The new safe harbor changes are effective immediately, but are projected to end on December 31, 20206.
Tibble v. Edison
The Supreme Court has chosen to review the Tibble v. Edison International court case for the 2014-15 term. This is a significant court case in the retirement plan industry because it claims that ERISA plan fiduciaries breached their duty of prudence by offering higher cost retail mutual funds in a 401(k) plan.
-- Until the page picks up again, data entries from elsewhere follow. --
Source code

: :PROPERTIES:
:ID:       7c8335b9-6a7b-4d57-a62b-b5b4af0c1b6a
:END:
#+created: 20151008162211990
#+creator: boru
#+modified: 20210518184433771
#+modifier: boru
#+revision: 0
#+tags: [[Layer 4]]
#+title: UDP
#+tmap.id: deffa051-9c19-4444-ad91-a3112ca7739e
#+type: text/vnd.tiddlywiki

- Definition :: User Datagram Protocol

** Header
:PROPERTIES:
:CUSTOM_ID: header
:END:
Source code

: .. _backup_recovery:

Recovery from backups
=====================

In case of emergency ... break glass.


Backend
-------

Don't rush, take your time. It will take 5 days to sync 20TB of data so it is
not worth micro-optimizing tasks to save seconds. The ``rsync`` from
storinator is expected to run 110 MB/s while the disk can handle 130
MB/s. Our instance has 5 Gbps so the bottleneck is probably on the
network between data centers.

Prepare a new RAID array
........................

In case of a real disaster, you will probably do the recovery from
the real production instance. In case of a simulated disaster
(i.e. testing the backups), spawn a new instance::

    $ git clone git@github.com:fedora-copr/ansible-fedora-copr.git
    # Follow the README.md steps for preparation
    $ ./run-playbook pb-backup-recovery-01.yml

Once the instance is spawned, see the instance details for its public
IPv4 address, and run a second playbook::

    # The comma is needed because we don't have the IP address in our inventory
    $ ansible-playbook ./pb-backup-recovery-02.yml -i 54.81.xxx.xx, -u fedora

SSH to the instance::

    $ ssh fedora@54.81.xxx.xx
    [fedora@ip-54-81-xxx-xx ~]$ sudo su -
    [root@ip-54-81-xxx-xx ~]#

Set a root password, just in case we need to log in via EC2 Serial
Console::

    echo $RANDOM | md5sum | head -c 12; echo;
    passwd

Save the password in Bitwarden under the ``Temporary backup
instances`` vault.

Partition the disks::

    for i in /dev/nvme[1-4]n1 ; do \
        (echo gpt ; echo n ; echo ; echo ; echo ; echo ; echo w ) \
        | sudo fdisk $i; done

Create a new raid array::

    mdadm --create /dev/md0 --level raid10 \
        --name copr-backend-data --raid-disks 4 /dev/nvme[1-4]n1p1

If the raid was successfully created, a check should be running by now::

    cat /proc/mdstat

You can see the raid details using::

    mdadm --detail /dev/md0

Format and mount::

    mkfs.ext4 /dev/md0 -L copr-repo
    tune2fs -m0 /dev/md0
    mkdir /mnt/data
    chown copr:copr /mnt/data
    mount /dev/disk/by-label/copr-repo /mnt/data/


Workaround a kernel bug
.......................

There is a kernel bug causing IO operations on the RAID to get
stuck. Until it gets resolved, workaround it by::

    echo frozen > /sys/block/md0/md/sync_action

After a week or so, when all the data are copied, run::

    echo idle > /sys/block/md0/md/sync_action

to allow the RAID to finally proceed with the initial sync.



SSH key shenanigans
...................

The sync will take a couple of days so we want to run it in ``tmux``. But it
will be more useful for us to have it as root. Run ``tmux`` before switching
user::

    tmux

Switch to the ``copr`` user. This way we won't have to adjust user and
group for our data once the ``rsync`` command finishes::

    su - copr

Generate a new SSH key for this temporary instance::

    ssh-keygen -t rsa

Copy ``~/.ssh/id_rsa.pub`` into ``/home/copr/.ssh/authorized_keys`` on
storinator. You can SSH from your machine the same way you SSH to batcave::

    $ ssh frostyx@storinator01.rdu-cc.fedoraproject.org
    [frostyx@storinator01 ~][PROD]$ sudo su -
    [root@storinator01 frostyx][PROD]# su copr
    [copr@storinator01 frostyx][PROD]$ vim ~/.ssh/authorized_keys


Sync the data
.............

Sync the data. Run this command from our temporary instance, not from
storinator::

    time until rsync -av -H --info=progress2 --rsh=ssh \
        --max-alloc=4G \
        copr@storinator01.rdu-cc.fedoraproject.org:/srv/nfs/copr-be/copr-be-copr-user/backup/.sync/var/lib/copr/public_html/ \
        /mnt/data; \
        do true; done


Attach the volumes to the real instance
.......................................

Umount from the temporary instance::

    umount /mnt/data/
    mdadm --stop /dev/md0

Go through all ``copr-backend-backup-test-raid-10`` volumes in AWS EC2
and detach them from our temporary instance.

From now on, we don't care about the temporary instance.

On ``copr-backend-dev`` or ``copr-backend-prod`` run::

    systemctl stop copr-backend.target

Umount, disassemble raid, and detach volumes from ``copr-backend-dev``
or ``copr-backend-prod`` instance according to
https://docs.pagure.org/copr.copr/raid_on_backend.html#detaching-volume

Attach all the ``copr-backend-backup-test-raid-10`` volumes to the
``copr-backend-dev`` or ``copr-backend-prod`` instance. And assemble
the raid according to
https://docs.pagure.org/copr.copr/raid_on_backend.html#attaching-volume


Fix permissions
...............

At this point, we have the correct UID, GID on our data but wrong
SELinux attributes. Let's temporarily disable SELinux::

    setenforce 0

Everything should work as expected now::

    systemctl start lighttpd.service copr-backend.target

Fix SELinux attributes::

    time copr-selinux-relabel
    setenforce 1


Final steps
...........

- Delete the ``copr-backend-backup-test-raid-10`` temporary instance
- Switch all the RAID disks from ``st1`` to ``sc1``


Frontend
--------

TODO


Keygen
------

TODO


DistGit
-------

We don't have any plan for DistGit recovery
As background, a group of participants and beneficiaries entered into a class action lawsuit accusing Edison International of choosing higher cost retail mutual funds when lower cost institutional mutual funds were available.
The district court has already determined that the retail mutual funds were added to the plan in 1999, which was eight years before the complaint was filed7. Since "fiduciary breach" and "prohibited transaction" claims are not subject to the six year limitations period in ERISA section 413, the district court could not make a determination as to whether the time limitations were applicable or not.
Although the time limitation is a significant issue in this case, there are arguments that the true issue is the fact that Edison International committed a prohibited transaction by choosing the more expensive retail mutual funds rather than the less expensive institutional mutual funds. As the Supreme Court reviews both issues, it will be interesting to see what precedence this may set for the future of fiduciary responsibility, as well as what decision the court makes on the ERISA section 413 time limitations.
1 Department of Labor. DOL.gov. 4/1/2015.